Dirt 5 Review – An Approachable And Exciting Off Road Racer


Muddy tires, breakneck speeds and whiplash-inducing drifts are the name of the game with Dirt 5, the latest off-road racing title from rally veterans Codemasters. Dirt 5 embraces approachable arcade-style gameplay, allowing more players to join the race. With a variety of events to tackle, you’ll never be short of routes to ride and donuts to do.

Dirt 5 continues the hallmark of the series – delivering great off-road racing. The tight, precise controls make it a great feeling to travel the world and race past the beautiful sights. I loved tearing through a muddy track under Norway’s glittering Aurora Borealis and drifting around an icy corner with New York’s Roosevelt Island Bridge as the backdrop.

If you want to perform well in the races of Dirt 5, you need to master the delicate balance when you need to accelerate, brake and use the handbrake for hard drifts. This calculation of the speed of light gets even more complicated when you have to factor in other vehicles that can soften your cornering, or how the different surfaces feel when you enter a corner at 60 miles per hour; I can be more reckless on muddy surfaces than on ice, while the road surface is much less conducive to drifting. I love how you can really feel the different surfaces of your vehicle. Plus, driving at night or in bad weather is an added challenge, with reduced visibility due to heavy snow and the track lit only by your headlights.
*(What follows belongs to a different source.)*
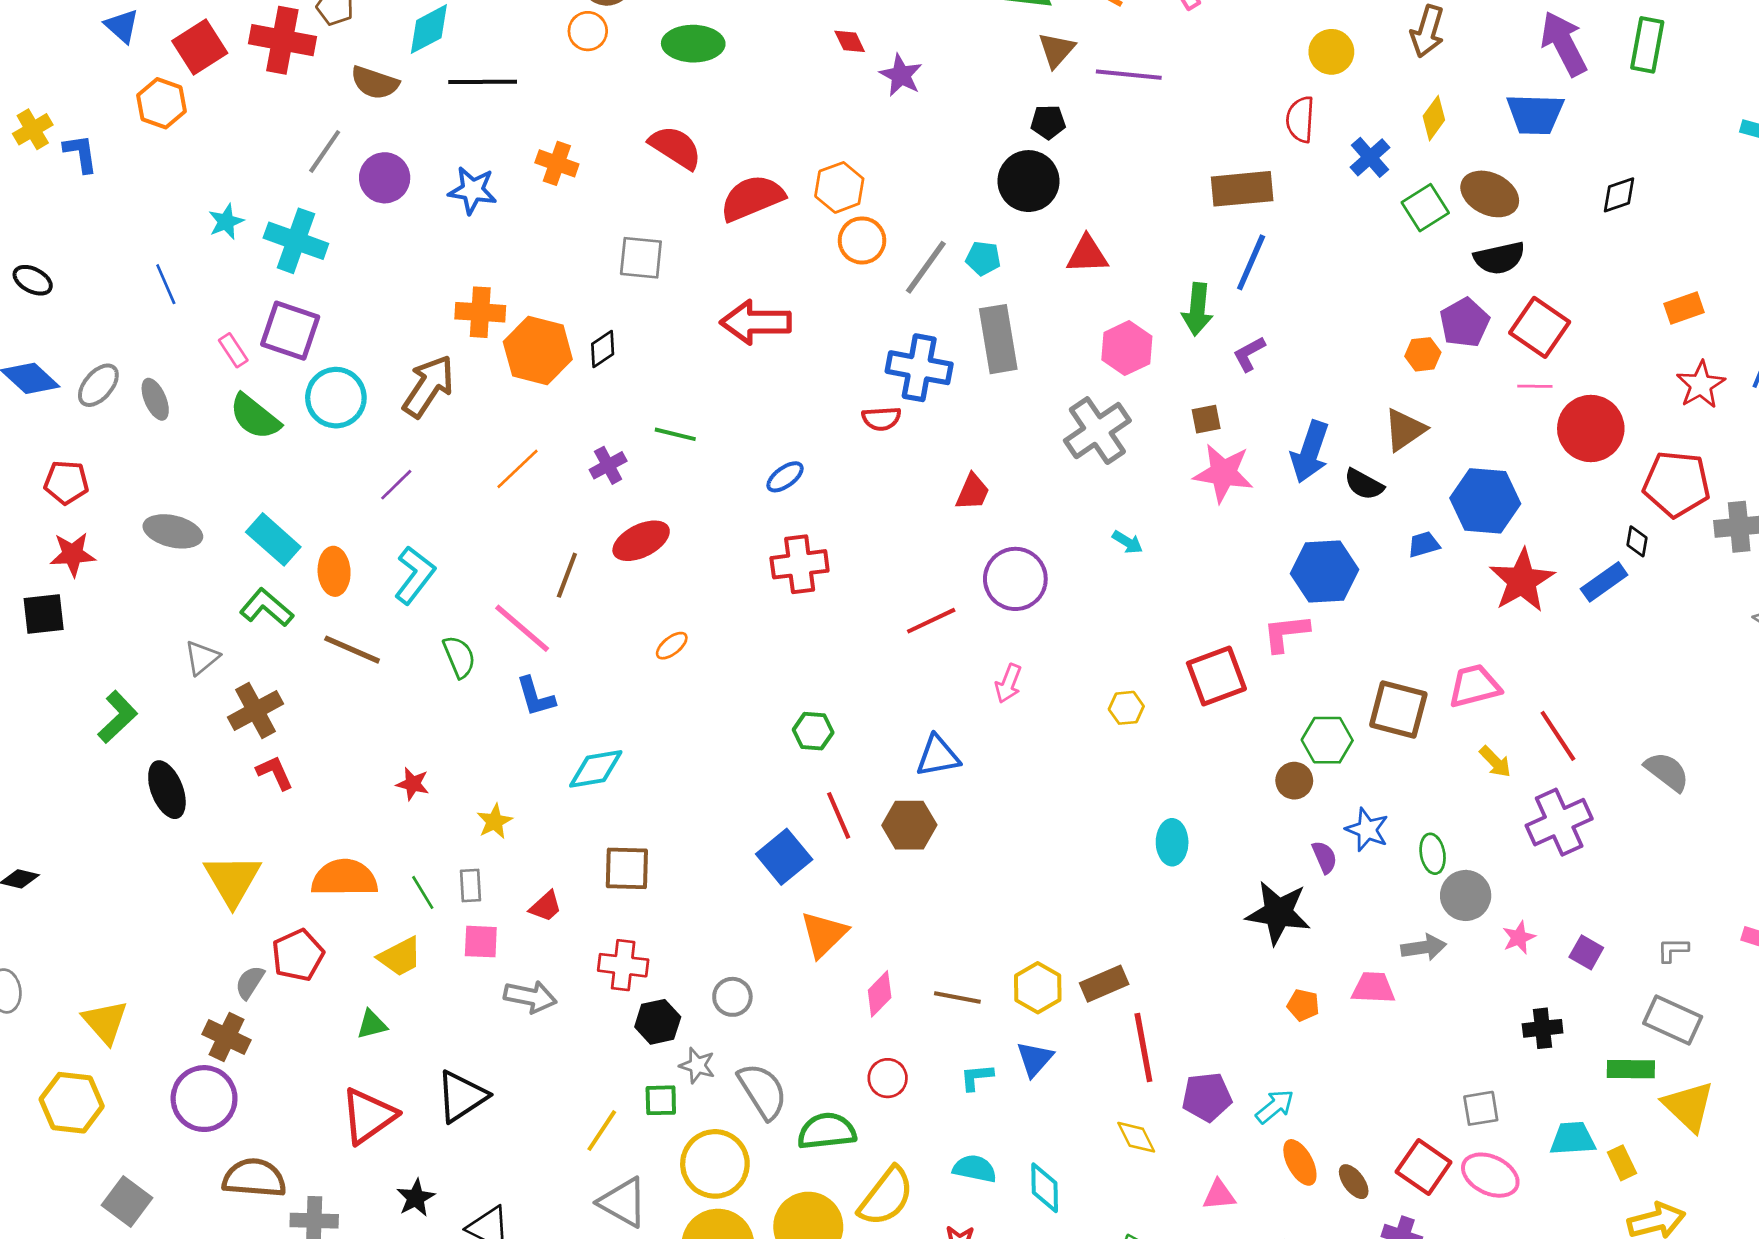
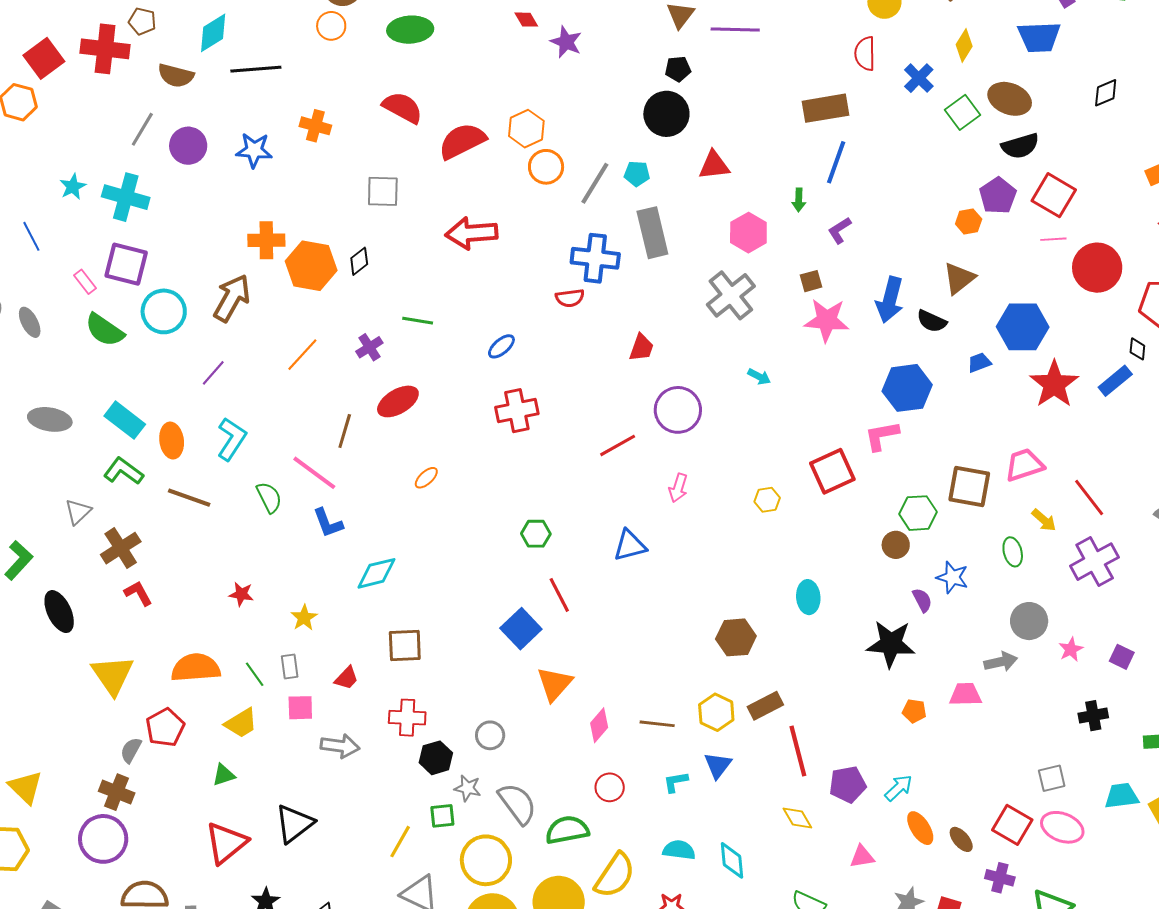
green arrow: (1197, 309) -> (799, 200), size x0.6
brown hexagon: (909, 825) -> (736, 637), moved
green ellipse: (1433, 854) -> (1013, 552), moved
It’s nerve-wracking and beautiful at the same time.

While the main attraction is the racing (either lap-based or point-to-point), Dirt 5 also includes events like Path Finder and Gymkhana to change things up. Path Finder puts you on a hilly course full of narrow trails, rocky terrain and near-vertical climbs and makes sure you cross it carefully as quickly as possible; I enjoyed every trail, although the extremely uneven terrain at times caused my vehicle to bounce or tip over, leading to frustration as the clock ticked by. Gymkhana is a stunt mode where you have to complete drifts, donuts and jumps on your way to (hopefully) a high score. I always looked forward to every Gymkhana event, but the short timer and limited number of obstacles make them fall flatter than a stunt-based mode should.

The various events come together in a meaningful way in the career mode, which allows you to chart your path through a branching tree of events on your way to becoming an off-road superstar. After completing a race in South Africa, I could choose to stay for a Gymkhana event rather than go to Greece for a tough rally race. In addition to earning achievement-based stamps that unlock new chapters, you also have optional objectives, which add a ton of flavor to events and make you stand out from other racers. Once you’ve completed enough, you can challenge rivals to one-on-one Throwdown events.

Dirt 5’s career is quite simple; there’s no vehicle customization beyond decals and paint jobs, but I loved replaying events to complete as many special goals as possible. Most are actions I’d probably do anyway, like swap paint with other racers, drift a set number of times, or maintain a minimum speed, but the “finish the race in reverse” goal always left me scratching my head.

Unfortunately, most modes outside of career don’t give you enough incentive to stay. Sure, I could try to put a better time trial score on the leaderboard, but the sense of repetition is inevitable. The custom races let you adjust everything to how quickly the weather changes, but these settings don’t make up for the lack of optional targets, making the races feel less eventful than their career counterparts.

This has brought me back to the community-driven custom course mode, Playgrounds, over and over again. Here I can use intuitive tools to build my own racing or Gymkhana course and then share it online. While you can’t cover a huge track like in other modes, you use gates, barriers, platforms, and obstacles to provide fun experiences that are completely different from this mode. I loved scrolling through the Explore tab to find twisting Gate Crasher courses full of jumps and spirals. Even after exiting career mode, I kept returning to the Playgrounds community tab to check out the latest creations.

If you prefer to play with others, Dirt 5 supports local split screen with up to four players (even in career mode), as well as online play through traditional racing and party games such as Vampire, a tag game where you control the “infected” cars until the timer runs out, of King, an event where you try to capture a crown and hold it for as long as possible by dodging others in the arena.Unfortunately I struggled to find competition online through matchmaking, my most reliable method was to join with friends, but even then finding board games proved fruitless, which is disappointing given how new the game is.

While some modes don’t offer the deepest of experiences, I’ve enjoyed my time racing around in Dirt 5 thanks to a fun career mode and community area that’s brimming with potential. Whether you’re earning your spot among the superstars or crafting a vehicle obstacle course of your dreams, Dirt 5 deserves a spot on the podium.